Ozone oxidative precondicioning in the treatment of the hepatotoxicity induced by bacterial lipopolysaccharide.
Ferrer Y., López R. and Hernández I. (Cuba)

The bacterial lipopolysaccharide (LPS) or endotoxin iduces the oxidative damage in several organs due to the increment in the production of Reactive Oxygen Species (ROS) with the increase in lipid peroxidation. LPS also stimulates the production of nitric oxide, that can react with superoxide anion, with the formation of peroxinitrite, responsible of the oxidation of sulfhydryl groups and the generation of hydroxil anion. It has been proved that ozone, by means of a mechanism of oxidative preconditioning, stimulates the antioxidant defense system, protecting against the ROS and the damage in liver cells mediated by carbon tetrachloride, an agent whose toxic mechanism involves the formation of ROS. In this study we evaluate the ozone preconditioning effect in the hepatotoxicity model induced by LPS. Male Sprague Dawley rats (n = 24) were divided at random in three experimental groups: negative control, ozone plus LPS and LPS. The ozone dose was 1 mg/Kg by rectal insufflation (15 sessions) and 5 mg/Kg intraperitoneal of LPS. Determinations of malondialdehyde (MDA), reduced glutathione (GSH), catalase, superoxide dismutase, total proteins and calcium were carried out.
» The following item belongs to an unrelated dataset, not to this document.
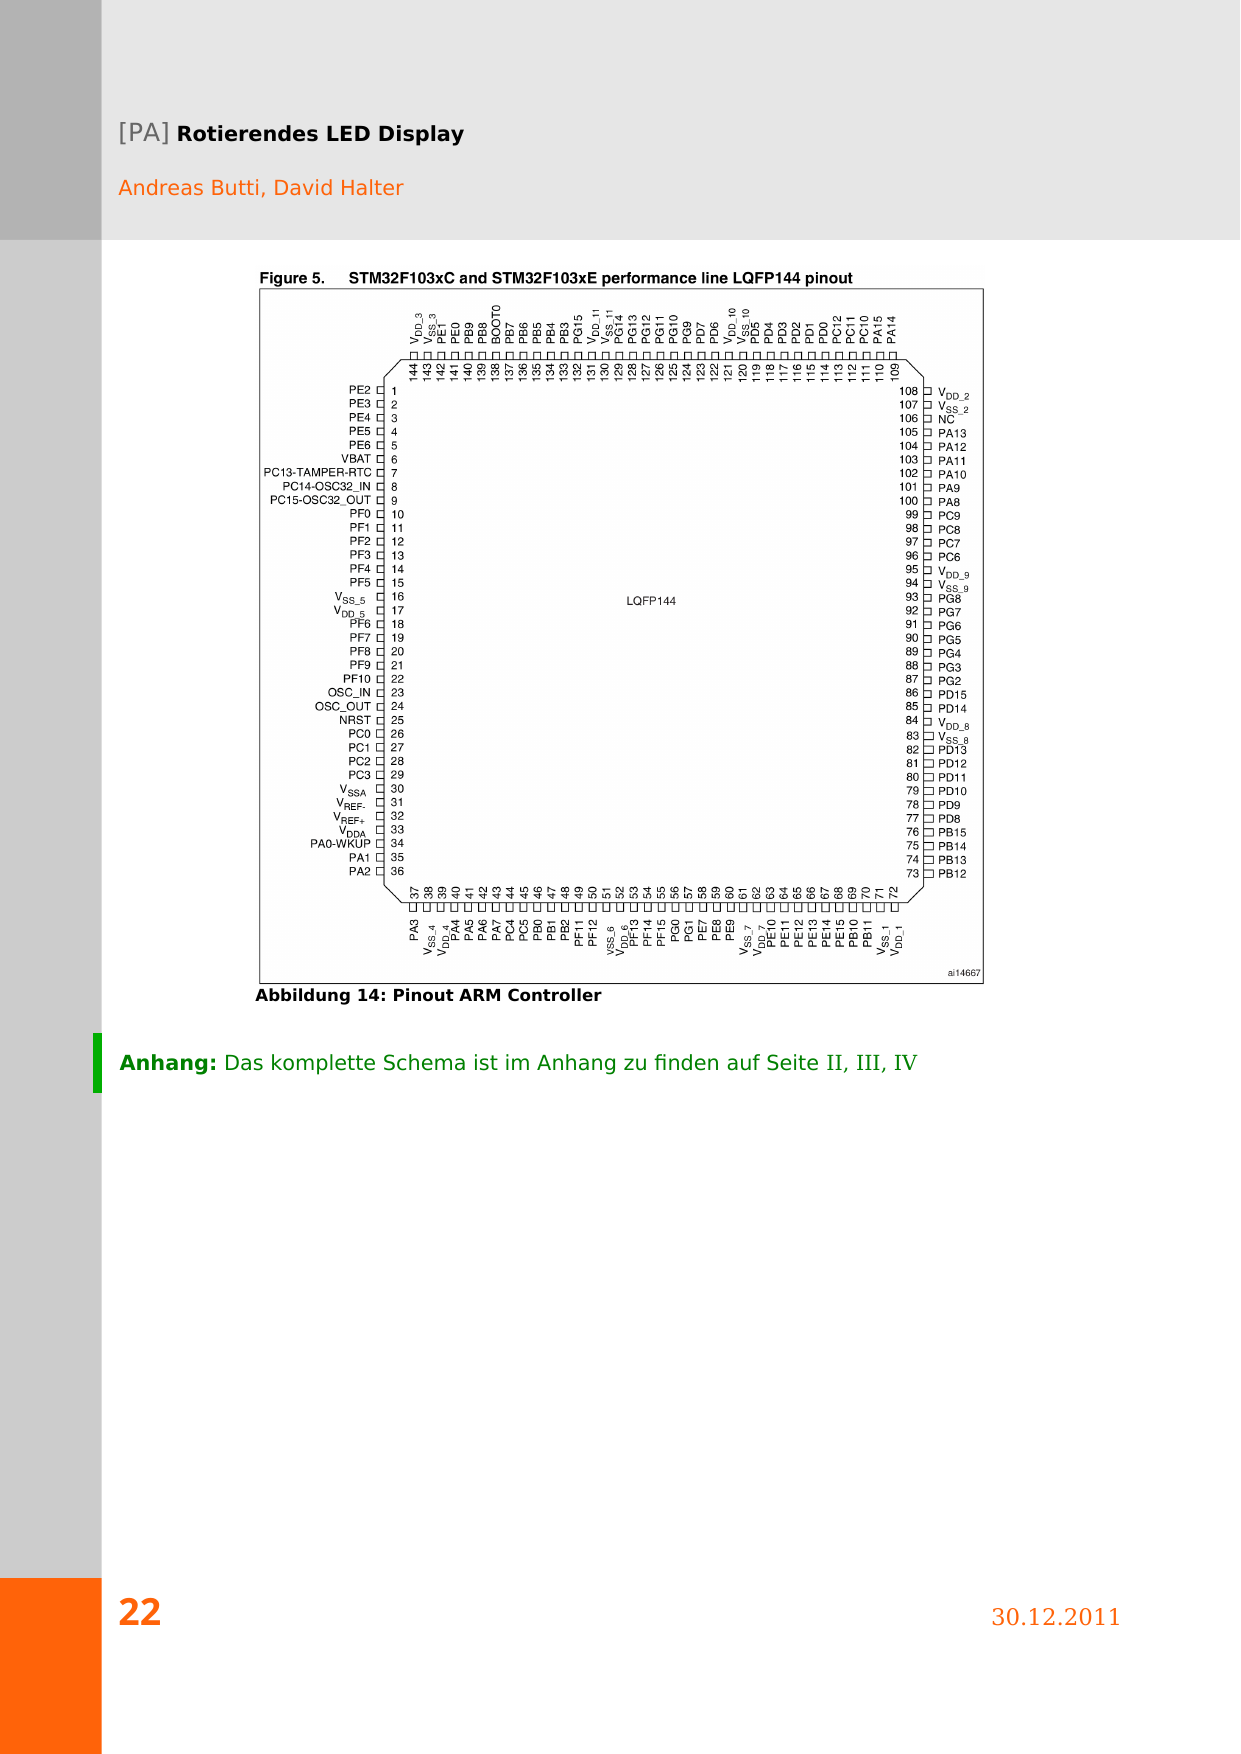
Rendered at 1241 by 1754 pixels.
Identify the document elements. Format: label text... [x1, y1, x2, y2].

picture [255, 265, 986, 986]
text Anhang: Das komplette Schema ist im Anhang zu finden auf Seite II, III, IV [102, 1033, 1122, 1093]
text Abbildung 14: Pinout ARM Controller [255, 986, 985, 1005]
The results demonstrated that ozone decreased the figures of free calcium and MDA and increases the antioxidant enzymes. Ozone oxidative preconditioning was able to protect the hepatic cells against the damage induced by the endotoxin.

The VX2 carcinoma in New Zealand white rabbits - an animal model to investigate lymphogenic metastatic spread in head and neck cancer.
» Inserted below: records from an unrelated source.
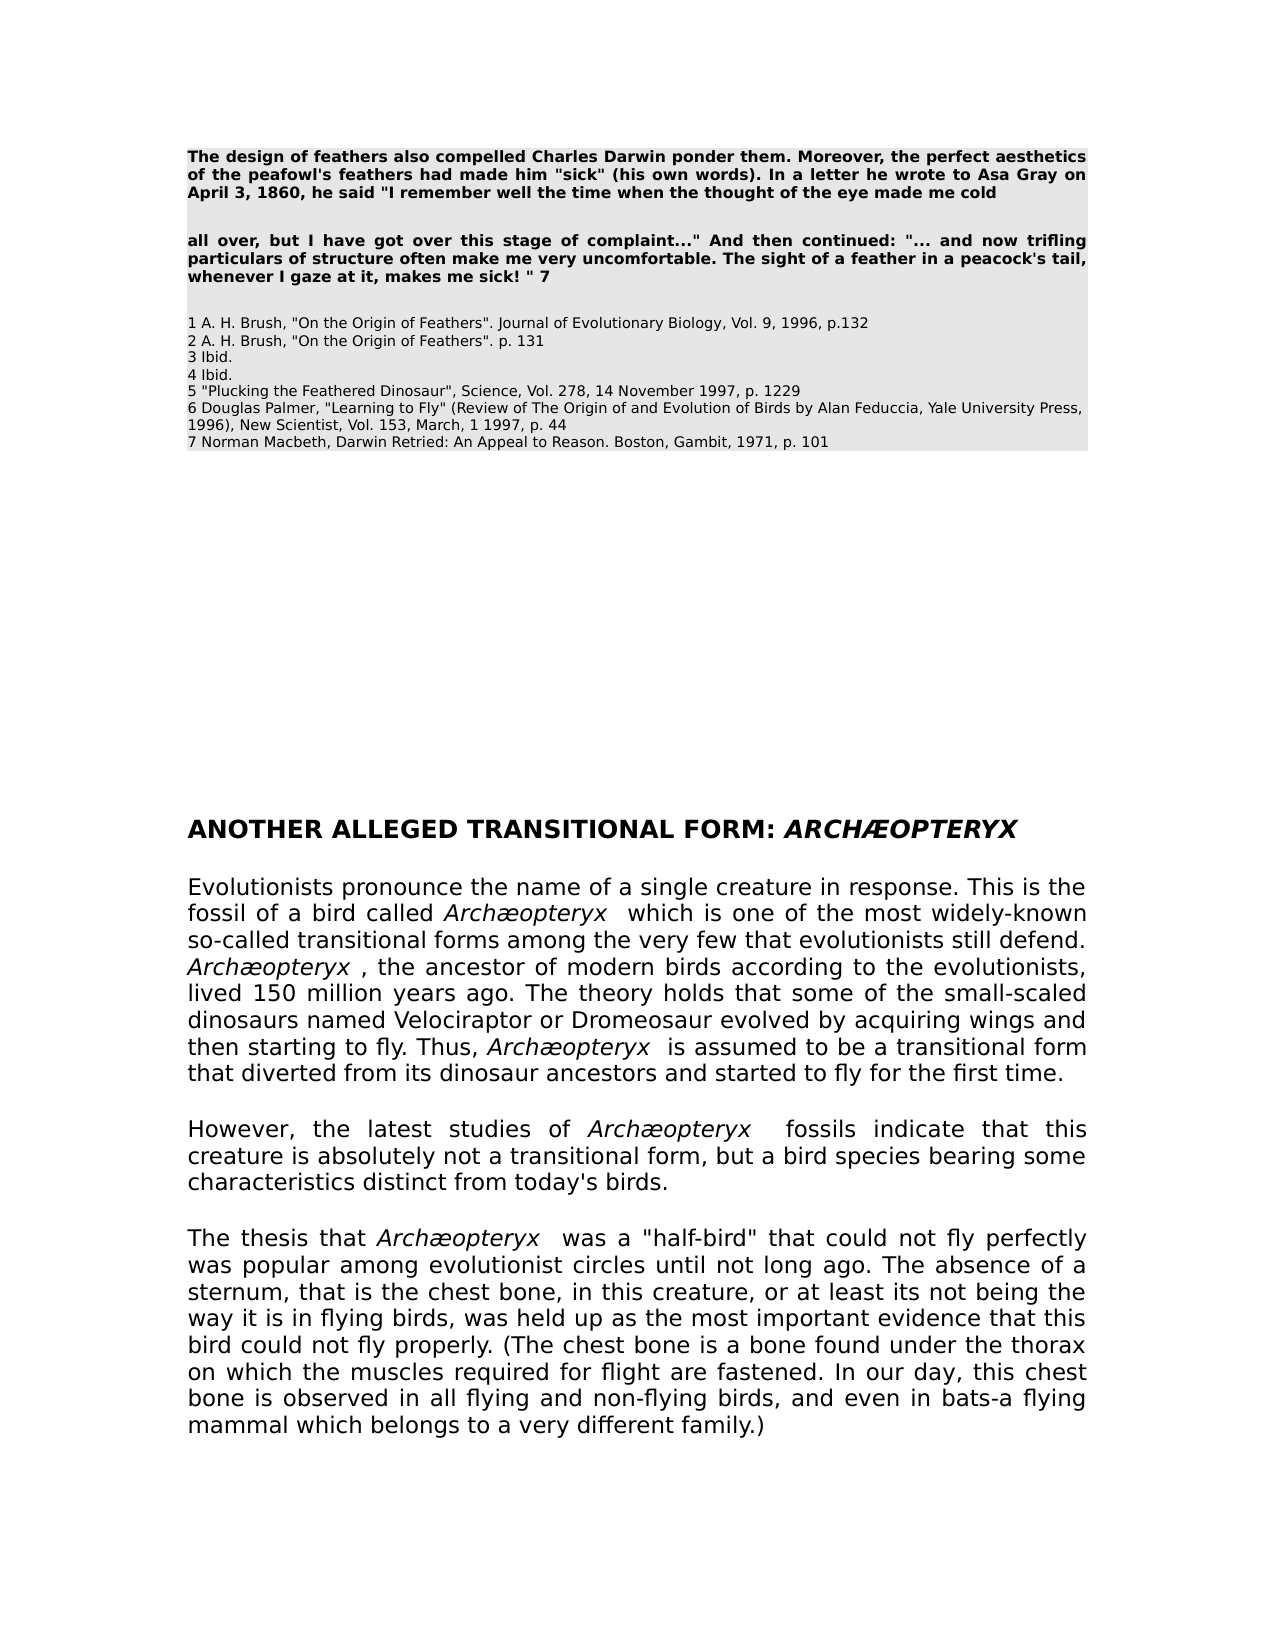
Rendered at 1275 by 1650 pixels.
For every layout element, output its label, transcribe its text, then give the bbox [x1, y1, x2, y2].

text 1 A. H. Brush, "On the Origin of Feathers". Journal of Evolutionary Biology, Vol. 9, 1996, p.132 2 A. H. Brush, "On the Origin of Feathers". p. 131 3 Ibid. 4 Ibid. 5 "Plucking the Feathered Dinosaur", Science, Vol. 278, 14 November 1997, p. 1229 6 Douglas Palmer, "Learning to Fly" (Review of The Origin of and Evolution of Birds by Alan Feduccia, Yale University Press, 1996), New Scientist, Vol. 153, March, 1 1997, p. 44 7 Norman Macbeth, Darwin Retried: An Appeal to Reason. Boston, Gambit, 1971, p. 101 [187, 315, 1088, 451]
text However, the latest studies of Archæopteryx fossils indicate that this creature is absolutely not a transitional form, but a bird species bearing some characteristics distinct from today's birds. [187, 1116, 1088, 1196]
text The design of feathers also compelled Charles Darwin ponder them. Moreover, the perfect aesthetics of the peafowl's feathers had made him "sick" (his own words). In a letter he wrote to Asa Gray on April 3, 1860, he said "I remember well the time when the thought of the eye made me cold [187, 148, 1088, 202]
text The thesis that Archæopteryx was a "half-bird" that could not fly perfectly was popular among evolutionist circles until not long ago. The absence of a sternum, that is the chest bone, in this creature, or at least its not being the way it is in flying birds, was held up as the most important evidence that this bird could not fly properly. (The chest bone is a bone found under the thorax on which the muscles required for flight are fastened. In our day, this chest bone is observed in all flying and non-flying birds, and even in bats-a flying mammal which belongs to a very different family.) [187, 1225, 1088, 1439]
text Evolutionists pronounce the name of a single creature in response. This is the fossil of a bird called Archæopteryx which is one of the most widely-known so-called transitional forms among the very few that evolutionists still defend. Archæopteryx , the ancestor of modern birds according to the evolutionists, lived 150 million years ago. The theory holds that some of the small-scaled dinosaurs named Velociraptor or Dromeosaur evolved by acquiring wings and then starting to fly. Thus, Archæopteryx is assumed to be a transitional form that diverted from its dinosaur ancestors and started to fly for the first time. [187, 874, 1088, 1087]
text Another Alleged Transitional Form: Archæopteryx [187, 815, 1088, 844]
text all over, but I have got over this stage of complaint..." And then continued: "... and now trifling particulars of structure often make me very uncomfortable. The sight of a feather in a peacock's tail, whenever I gaze at it, makes me sick! " 7 [187, 232, 1088, 286]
Schulz S., Dünne A.A., Ramaswamy R. and Werner J.A.(Germany)

The aim of this study was to examine the auricular VX2 carcinoma of the New Zealand white rabbit as an animal model for human squamous cell carcinomas of the head and neck region (HNSCC), since both tumors tend to metastasize lymphatically, leading to early lymph node and subsequent distant metastasis. VX2 carcinomas were implanted into both ears of 22 New Zealand white rabbits. The animals were sacrificed at day 7, 14, 21, 28 or 32 after tumor implantation, followed by a detailed histopathological examination of their head and neck lymph nodes. At day 7 after tumor implantation 25 % of the animals had metastases in the parotid lymph node, which is the first draining lymph node of the tumor region. This number was rising to 87.5 % at day 28. At this time 12.5 % of all animals also had an additional metastasis in the second echelon node. 32 days after tumor implantation hemangiosis carcinomatosa was observed for the first time within the lung vessels. Frequent reproducible initial metastatic spread into the first and second draining lymph node could be demonstrated for the auricular VX2 carcinoma of the New Zealand white rabbit, followed by hematogenious spread after more than 4 weeks of tumor growth. The VX2 carcinoma therefore appears to be a highly suitable animal model for studying the sentinel node concept in the context of human HNSCC.